Obviously, you've noticed the new reaction emojis on Facebook. Obviously.

We thought it was worth mentioning, because it basically changes everything. We mean, everything. When we go home tonight, everything will be different.

Instead of just "liking" our apartments, bedrooms, roommates, jobs, and friends, we'll have the chance to "love" them.

Now, when we see a photo of our arch nemesis from college on Facebook, or a particularly rousing, racist, classless speech by Donald Trump in our news feeds, we'll have a succinct way of conveying our anger.

When we see something funny, we'll now have the ability to say "Haha," and we'll also have the chance to say "Wow," to some really wow worthy stuff.

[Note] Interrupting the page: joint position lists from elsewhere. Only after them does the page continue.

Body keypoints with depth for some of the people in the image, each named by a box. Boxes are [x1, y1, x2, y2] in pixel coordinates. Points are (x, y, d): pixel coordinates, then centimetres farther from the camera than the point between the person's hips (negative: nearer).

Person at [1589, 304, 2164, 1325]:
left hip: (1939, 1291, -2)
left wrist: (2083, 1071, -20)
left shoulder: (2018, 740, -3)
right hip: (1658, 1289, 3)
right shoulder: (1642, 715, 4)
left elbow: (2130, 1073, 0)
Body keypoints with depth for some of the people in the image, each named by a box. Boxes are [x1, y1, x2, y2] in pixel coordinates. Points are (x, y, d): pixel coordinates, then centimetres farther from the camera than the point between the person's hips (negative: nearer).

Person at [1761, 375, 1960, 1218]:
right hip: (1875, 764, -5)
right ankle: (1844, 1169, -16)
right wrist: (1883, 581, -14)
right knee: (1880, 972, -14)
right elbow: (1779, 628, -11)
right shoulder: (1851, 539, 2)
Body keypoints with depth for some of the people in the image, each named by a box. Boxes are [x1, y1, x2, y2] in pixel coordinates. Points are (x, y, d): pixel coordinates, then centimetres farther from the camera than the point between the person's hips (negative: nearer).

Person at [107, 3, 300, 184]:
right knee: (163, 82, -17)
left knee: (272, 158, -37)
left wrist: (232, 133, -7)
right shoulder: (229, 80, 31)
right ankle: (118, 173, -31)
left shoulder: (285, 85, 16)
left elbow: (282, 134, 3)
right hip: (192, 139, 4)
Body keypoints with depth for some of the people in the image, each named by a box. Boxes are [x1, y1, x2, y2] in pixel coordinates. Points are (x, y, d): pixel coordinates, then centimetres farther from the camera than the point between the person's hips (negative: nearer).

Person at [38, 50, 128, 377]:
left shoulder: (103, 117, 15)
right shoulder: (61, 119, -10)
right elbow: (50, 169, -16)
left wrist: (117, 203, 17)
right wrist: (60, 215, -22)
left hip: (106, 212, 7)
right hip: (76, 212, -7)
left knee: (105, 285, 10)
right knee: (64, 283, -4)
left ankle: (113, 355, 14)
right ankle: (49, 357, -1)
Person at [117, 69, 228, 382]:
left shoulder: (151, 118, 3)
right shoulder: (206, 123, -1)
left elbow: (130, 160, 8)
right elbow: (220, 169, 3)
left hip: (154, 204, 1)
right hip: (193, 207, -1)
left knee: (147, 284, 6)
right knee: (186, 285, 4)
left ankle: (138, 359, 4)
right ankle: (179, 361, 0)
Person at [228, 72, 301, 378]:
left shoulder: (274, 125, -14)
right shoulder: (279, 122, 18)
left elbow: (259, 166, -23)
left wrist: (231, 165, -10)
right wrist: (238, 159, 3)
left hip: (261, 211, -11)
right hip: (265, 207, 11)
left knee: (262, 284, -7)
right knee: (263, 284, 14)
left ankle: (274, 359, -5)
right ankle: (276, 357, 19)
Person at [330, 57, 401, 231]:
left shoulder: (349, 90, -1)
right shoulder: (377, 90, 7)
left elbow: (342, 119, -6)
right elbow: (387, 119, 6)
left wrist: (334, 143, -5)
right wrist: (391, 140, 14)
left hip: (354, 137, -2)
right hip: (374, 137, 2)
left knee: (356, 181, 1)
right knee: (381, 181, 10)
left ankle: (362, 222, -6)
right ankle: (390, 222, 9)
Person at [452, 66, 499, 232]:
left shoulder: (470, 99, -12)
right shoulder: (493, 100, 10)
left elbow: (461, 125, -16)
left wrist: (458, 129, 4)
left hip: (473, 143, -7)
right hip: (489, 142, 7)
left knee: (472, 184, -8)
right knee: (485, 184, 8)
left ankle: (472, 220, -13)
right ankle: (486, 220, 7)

Like, for instance, how ridiculous it is that just about every Oscar nominee was white, or the fact that Sony is requiring Ke$ha to remain in her contract despite the fact that her producer allegedly raped and emotionally abused her.


Yeah, those are some "wow" worthy current events indeed, and we definitely don't want to "like," those. Thanks, Facebook!

"For more than a year we have been conducting global research including focus groups and surveys to determine what types of reactions people would want to use most," wrote Sammi Krug, Facebook's Product Manager, in a blog post.

"We understand that this is a big change, and want to be thoughtful about rolling this out," Krug wrote.

It's a big change indeed. Facebook launched 12 years ago, and for those past 12 years, we've only been able to "like" things, including things that made us really sad.

Now, though, we can express to a user when we're sad about something. We can show empathy.


"Not every moment you want to share is happy," Facebook CEO Mark Zuckerberg wrote. "Sometimes you want to share something sad or frustrating. Our community has been asking for a dislike button for years, but not because people want to tell friends they don't like their posts."

Why would we want such a button, then?

"People wanted to express empathy and make it comfortable to share a wider range of emotions," Zuckerberg wrote.